Each protocol handles this differently:
- Jito: You evaluate and accept slashing risk per NCN
- Solayer: Similar per-AVS risk assessment
- Fragmetric: Protocol diversifies to minimize any single slashing event's impact
Liquidity Risk
While liquid restaking tokens (sSOL, fragSOL) can theoretically be swapped anytime, their liquidity depends on DEX pools. During market stress, these tokens can trade at a discount to their underlying value.
Correlation Risk
If you're restaking JitoSOL (which is already staked SOL), you have layered exposure: Solana validator risk, JitoSOL smart contract risk, and restaking protocol risk. A failure at any layer affects you.
Operator Risk
Restaking delegates your security to operators who run actual software. If an operator is poorly managed, undercapitalized, or runs unreliable infrastructure, your yield suffers and slashing risk increases.
Which Protocol Should You Choose?
Choose Jito if:
- You already hold JitoSOL and want to maximize its yield
- You want to pick specific NCNs and understand each one's risk/reward
- You value the Jito ecosystem's track record and deep Solana integration
Choose Solayer if:
- You want exposure to Solana-native infrastructure services
- Transaction priority or quality-of-service features appeal to you
- You want a liquid restaking token (sSOL) but also some control over operator delegation
Choose Fragmetric if:
- You want restaking exposure with minimal active management
- DeFi composability matters — you plan to use your restaked position as collateral or in LPs
- You prefer diversified risk over concentrated bets on specific services
Or use Sanctum to explore and compare LSTs before deciding on a restaking layer. Sanctum's LST hub lets you swap between liquid staking tokens with minimal slippage, making it easy to move between base LSTs and restaking positions.
Getting Started With Restaking
Regardless of which protocol you choose, the basic flow is similar:
- Acquire SOL or an LST — If you don't already hold JitoSOL, mSOL, or similar, swap SOL for one on Jupiter or stake directly through the LST protocol
- Connect your wallet — Visit the restaking protocol's app and connect Phantom or your preferred wallet
- Deposit and delegate — Choose your deposit amount, select operators or NCNs (or let the protocol handle it), and confirm the transaction
- Monitor your position — Check yields, operator performance, and any changes to slashing conditions periodically
- Use your LRT in DeFi — If you received sSOL or fragSOL, explore lending, LP, or collateral opportunities to stack additional yield
The Bigger Picture
Restaking is still early on Solana compared to Ethereum's EigenLayer ecosystem, but it's maturing quickly. As more NCNs and AVS services launch, the yield opportunities and security benefits will compound.
The most important thing is to understand what you're opting into. Restaking is not a risk-free yield upgrade — it's an active decision to extend your capital's security guarantees to additional services in exchange for additional rewards.
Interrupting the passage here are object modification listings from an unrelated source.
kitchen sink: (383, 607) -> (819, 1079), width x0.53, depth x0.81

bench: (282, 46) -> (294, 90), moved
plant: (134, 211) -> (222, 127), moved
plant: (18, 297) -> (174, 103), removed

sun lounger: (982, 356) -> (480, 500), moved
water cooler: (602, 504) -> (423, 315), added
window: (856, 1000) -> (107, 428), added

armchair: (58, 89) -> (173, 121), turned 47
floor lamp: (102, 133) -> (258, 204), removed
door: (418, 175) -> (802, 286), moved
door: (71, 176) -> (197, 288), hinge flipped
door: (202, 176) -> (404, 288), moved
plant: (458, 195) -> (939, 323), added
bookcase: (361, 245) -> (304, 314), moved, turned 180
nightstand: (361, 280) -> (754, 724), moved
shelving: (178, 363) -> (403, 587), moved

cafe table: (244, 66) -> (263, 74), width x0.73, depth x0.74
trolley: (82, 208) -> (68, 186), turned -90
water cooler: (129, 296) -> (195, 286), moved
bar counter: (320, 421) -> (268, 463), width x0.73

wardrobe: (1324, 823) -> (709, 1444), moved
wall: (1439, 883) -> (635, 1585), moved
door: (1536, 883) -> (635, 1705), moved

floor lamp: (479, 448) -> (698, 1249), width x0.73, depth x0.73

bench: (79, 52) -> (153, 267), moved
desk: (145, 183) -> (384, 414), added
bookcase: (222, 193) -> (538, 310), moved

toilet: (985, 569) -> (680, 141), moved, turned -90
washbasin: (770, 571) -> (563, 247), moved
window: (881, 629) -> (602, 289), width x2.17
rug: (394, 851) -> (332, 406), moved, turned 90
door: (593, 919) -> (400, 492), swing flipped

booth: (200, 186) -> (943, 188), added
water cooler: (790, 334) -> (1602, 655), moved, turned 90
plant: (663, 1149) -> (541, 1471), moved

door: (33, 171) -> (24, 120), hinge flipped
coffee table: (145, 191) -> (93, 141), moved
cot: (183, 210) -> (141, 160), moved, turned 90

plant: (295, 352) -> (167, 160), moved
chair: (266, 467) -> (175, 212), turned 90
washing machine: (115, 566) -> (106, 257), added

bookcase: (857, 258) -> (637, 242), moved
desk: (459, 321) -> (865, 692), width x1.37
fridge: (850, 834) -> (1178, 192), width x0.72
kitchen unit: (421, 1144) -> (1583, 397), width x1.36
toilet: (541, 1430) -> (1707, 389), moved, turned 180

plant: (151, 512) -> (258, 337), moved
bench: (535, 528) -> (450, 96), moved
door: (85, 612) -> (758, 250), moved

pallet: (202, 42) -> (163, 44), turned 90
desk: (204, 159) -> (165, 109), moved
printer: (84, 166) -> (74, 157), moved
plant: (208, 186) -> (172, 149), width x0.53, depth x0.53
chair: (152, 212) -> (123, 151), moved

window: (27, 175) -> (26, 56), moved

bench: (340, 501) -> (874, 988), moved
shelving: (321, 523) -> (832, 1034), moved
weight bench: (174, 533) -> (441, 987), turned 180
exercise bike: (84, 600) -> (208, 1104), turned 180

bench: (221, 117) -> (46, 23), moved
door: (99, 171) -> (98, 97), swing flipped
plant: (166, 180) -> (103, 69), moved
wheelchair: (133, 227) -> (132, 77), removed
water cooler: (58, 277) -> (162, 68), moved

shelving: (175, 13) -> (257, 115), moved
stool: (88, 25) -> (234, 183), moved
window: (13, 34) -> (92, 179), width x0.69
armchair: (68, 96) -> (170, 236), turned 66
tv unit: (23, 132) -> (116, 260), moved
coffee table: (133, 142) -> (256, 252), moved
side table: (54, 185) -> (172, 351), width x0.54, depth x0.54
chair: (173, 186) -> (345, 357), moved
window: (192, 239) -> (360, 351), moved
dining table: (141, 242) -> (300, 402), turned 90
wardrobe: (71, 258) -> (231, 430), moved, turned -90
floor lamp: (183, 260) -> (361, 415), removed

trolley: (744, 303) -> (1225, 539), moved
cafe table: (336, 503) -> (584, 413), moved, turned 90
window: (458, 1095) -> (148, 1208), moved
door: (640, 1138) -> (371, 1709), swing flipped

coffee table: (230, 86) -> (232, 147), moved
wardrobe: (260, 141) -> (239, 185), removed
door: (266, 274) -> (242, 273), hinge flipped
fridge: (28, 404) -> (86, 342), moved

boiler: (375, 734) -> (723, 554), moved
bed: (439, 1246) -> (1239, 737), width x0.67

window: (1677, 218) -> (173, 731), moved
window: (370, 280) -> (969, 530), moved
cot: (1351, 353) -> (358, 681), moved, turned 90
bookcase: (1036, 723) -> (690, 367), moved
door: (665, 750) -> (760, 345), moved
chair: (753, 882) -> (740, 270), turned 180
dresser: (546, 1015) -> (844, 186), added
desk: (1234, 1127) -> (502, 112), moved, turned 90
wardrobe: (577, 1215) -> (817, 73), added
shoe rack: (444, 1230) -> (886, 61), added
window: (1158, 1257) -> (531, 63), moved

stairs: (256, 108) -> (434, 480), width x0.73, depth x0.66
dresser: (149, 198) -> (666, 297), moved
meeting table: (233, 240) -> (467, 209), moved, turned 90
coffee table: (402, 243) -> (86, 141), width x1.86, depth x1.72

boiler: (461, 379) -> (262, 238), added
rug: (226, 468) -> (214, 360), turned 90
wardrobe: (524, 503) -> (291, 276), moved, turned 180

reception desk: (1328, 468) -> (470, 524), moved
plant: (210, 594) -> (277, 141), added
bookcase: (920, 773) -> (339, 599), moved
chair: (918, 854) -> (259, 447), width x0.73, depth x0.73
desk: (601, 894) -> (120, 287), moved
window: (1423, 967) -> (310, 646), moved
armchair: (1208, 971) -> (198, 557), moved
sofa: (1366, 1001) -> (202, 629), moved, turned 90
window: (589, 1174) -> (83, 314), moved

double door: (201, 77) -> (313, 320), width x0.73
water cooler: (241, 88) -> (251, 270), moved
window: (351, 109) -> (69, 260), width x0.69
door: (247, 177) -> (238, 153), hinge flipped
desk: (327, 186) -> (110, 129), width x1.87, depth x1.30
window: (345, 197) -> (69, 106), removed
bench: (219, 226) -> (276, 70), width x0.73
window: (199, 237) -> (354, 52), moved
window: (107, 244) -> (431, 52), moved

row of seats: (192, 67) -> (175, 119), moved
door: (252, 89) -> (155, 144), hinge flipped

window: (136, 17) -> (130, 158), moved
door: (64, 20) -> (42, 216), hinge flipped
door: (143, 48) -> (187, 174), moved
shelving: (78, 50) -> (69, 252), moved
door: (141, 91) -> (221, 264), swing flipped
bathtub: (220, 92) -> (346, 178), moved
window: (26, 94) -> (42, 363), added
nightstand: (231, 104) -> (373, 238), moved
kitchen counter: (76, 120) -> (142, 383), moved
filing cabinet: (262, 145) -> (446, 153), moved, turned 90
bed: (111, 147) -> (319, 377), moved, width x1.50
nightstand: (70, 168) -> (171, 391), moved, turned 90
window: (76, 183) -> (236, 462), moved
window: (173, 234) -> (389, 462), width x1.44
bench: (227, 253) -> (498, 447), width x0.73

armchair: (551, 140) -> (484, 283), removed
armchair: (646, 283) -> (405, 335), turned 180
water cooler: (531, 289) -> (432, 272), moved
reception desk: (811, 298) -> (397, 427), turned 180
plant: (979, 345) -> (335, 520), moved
Choose your protocol based on how much complexity you want to manage, how much risk you're comfortable with, and how you plan to use your restaked position.
For most users new to restaking, starting with a small allocation through Fragmetric's managed approach makes sense. As you build understanding, you can diversify across protocols or take more targeted positions through Jito or Solayer's operator-specific delegations.
The Solana restaking ecosystem is growing fast. Getting familiar with these protocols now positions you to benefit as the category matures throughout 2026 and beyond.